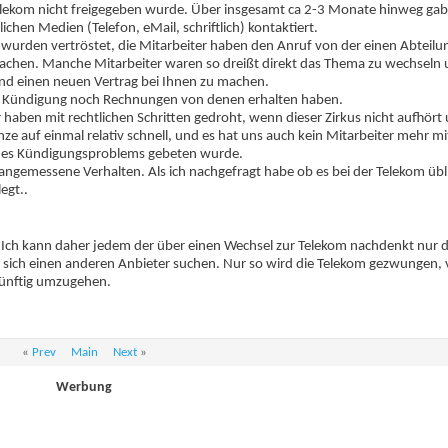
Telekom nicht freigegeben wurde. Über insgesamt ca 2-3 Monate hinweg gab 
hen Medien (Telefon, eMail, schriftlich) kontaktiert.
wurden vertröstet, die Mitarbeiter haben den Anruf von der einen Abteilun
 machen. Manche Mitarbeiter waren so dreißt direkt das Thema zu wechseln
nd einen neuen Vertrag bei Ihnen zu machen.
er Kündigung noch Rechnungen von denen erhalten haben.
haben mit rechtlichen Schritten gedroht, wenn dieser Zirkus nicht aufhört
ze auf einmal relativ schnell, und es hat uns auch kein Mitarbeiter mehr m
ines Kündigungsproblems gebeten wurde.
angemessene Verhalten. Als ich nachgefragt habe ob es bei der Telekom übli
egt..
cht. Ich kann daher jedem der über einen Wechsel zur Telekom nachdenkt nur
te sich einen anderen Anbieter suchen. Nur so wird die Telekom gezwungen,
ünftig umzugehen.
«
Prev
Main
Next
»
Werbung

### WORK TO COMPLETE
Every line of the records must come back unchanged, except that pictures are dropped.

### WRITTEN SOLUTION
Telekom nicht freigegeben wurde. Über insgesamt ca 2-3 Monate hinweg gab 
hen Medien (Telefon, eMail, schriftlich) kontaktiert.
wurden vertröstet, die Mitarbeiter haben den Anruf von der einen Abteilun
 machen. Manche Mitarbeiter waren so dreißt direkt das Thema zu wechseln
nd einen neuen Vertrag bei Ihnen zu machen.
er Kündigung noch Rechnungen von denen erhalten haben.
haben mit rechtlichen Schritten gedroht, wenn dieser Zirkus nicht aufhört
ze auf einmal relativ schnell, und es hat uns auch kein Mitarbeiter mehr m
ines Kündigungsproblems gebeten wurde.
angemessene Verhalten. Als ich nachgefragt habe ob es bei der Telekom übli
egt..
cht. Ich kann daher jedem der über einen Wechsel zur Telekom nachdenkt nur
te sich einen anderen Anbieter suchen. Nur so wird die Telekom gezwungen,
ünftig umzugehen.
«
Prev
Main
Next
»
Werbung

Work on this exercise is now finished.